Winter wheat futures were firm overnight and have climbed back into their previous November trading ranges while forming a near-term bottom.  Chicago and KC wheat wheat gained 2 cents to one-week highs on the heels of yesterday’s double-digit gains, and the dollar is higher this morning while building a base of support at a multi-year low.  The lower greenback enforces ideas of better U.S. export potential on the world market, and USDA’s latest balance sheet held some positive factors allowing the major trend to begin testing the upside again.  Heading into today, Managed Money has flipped from short to now net long an estimated 16,000 SRW wheat contracts.

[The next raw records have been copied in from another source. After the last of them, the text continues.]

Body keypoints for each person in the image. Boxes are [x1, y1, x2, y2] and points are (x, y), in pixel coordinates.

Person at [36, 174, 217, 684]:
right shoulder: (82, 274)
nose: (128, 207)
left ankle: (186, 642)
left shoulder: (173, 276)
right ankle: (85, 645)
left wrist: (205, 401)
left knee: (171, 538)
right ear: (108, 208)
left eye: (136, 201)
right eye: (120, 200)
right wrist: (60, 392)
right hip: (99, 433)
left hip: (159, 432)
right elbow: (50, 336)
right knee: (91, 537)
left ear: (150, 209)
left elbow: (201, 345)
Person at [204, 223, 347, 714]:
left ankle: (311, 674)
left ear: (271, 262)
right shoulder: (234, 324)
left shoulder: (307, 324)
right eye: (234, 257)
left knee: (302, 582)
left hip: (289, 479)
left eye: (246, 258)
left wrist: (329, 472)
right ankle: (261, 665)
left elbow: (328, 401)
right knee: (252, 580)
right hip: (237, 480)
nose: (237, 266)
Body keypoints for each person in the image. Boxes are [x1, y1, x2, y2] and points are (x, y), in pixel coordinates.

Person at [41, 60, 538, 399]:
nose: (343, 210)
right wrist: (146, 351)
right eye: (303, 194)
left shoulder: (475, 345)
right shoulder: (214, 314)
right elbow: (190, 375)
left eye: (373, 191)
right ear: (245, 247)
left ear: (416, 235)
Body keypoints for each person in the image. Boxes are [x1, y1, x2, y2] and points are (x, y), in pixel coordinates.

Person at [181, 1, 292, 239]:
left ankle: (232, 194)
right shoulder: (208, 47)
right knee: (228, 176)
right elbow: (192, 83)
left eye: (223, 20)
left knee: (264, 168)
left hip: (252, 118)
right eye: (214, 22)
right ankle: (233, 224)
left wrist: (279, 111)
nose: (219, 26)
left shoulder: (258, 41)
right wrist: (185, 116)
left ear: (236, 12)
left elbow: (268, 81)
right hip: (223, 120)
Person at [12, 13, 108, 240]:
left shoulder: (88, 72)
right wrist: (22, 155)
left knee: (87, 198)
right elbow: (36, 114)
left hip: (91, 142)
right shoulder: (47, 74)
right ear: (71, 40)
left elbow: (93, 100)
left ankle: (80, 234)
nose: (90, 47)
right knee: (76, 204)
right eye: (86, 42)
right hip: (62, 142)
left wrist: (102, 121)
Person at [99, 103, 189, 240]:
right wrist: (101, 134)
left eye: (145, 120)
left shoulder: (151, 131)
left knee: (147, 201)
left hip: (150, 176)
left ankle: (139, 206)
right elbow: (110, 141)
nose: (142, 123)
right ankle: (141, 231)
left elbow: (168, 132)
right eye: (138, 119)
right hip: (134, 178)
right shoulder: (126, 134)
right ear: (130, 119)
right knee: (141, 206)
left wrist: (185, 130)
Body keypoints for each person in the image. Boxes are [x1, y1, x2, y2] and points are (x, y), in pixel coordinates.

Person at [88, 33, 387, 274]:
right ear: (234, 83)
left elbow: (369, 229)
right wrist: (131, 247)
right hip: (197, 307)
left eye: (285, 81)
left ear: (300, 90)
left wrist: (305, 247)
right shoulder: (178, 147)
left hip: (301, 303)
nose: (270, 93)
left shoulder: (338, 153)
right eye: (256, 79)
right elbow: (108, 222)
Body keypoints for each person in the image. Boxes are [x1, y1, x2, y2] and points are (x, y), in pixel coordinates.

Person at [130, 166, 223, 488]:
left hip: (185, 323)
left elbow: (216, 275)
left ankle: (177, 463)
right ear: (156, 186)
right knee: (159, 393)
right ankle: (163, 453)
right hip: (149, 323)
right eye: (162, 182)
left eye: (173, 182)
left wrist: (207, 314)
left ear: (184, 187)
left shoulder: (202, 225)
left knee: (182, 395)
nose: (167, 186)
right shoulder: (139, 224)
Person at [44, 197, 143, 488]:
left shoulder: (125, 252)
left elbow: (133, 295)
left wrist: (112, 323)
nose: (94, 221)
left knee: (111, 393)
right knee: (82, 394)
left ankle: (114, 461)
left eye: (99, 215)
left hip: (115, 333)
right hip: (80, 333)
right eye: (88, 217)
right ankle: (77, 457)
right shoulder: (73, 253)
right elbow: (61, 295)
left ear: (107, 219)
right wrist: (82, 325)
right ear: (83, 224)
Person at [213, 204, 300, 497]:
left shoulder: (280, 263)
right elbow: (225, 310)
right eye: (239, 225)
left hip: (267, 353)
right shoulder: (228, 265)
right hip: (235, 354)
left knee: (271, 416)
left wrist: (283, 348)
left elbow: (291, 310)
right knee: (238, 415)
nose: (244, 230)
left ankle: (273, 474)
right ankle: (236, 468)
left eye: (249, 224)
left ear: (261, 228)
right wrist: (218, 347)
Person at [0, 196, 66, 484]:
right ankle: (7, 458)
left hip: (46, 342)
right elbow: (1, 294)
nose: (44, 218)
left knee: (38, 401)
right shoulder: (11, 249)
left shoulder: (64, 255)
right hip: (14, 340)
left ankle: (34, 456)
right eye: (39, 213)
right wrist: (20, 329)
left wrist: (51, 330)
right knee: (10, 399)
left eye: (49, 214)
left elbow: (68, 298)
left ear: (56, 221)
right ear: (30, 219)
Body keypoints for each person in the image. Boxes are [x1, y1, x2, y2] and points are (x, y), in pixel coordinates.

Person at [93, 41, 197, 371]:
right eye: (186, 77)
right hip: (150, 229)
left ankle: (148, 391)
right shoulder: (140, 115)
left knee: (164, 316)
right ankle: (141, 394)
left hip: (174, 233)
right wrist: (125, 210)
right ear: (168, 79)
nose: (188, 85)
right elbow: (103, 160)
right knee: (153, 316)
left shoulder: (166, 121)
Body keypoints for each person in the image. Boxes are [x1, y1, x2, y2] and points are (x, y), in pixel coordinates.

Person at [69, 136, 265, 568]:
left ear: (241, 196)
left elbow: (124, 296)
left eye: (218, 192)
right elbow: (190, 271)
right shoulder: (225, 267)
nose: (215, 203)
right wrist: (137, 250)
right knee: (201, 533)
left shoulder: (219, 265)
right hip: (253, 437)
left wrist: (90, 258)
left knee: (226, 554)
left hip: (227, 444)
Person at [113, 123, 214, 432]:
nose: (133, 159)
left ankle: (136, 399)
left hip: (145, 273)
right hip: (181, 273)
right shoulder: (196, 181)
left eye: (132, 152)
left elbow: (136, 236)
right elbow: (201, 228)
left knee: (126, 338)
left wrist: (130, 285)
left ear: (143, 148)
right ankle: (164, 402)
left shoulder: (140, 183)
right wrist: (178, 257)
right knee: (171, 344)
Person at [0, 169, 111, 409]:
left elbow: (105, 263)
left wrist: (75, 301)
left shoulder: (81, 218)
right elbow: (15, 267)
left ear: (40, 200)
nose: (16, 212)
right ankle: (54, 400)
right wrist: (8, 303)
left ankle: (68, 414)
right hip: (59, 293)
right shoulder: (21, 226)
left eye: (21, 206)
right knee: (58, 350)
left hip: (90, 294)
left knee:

Cattle futures are called steady to firmer on follow-through from Thursday’s positive closes and seasonal optimism.  Overhead resistance in the form of near-term moving averages and trendlines may cap early strength, though.  In addition, more light development in cash on Thursday was at $107-108, $2-3 softer than last week, reflecting where Dec is trading ahead of next Monday’s expiration.  The contract begins the day at 107.92.  Seasonally, cattle trend higher into Dec contract expiration, this seems to be occurring despite poor fundamentals.  Choice carcass finished 3.67 lower to 214.59 and Select was down 3.18 to 198.47.  The drop in retails triggered moderate product movement with a 185 load count.  That strong product demand supports the market despite the price drop.  Choice carcasses now trading over $20 off recent peak.  Feeders are firmer supported by stability in the live market.  Cash feeder market has been active, providing support 


Lean hog calls are steady to lower after dropping yesterday on cash weakness due to heavy supplies of slaughter hogs.  Technical weakness also weighs on sentiment for today.  Feb hogs, at 65.10 gapped lower late last week and have been rangebound ever since around the 100-day moving average.  The contract’s 200-day MA is at 62.89.  Heavy pork production and large slaughter runs limit upside potential.  The CME Lean Hog Index was higher by .06 to 65.66 and is lagging Feb, but at a premium to the Dec which stands at 64.80. Retail values closed firmer on Thursday, up .83 to 78.43 but, Carcasses failed to hold afternoon strengthup 2.87 at midday.  Weekly exports sales on Thursday came in at 26,500 MT for 2020, and 6,400 MT for 2021.  Shipments were strong at 42,000MT, up 23% week over week.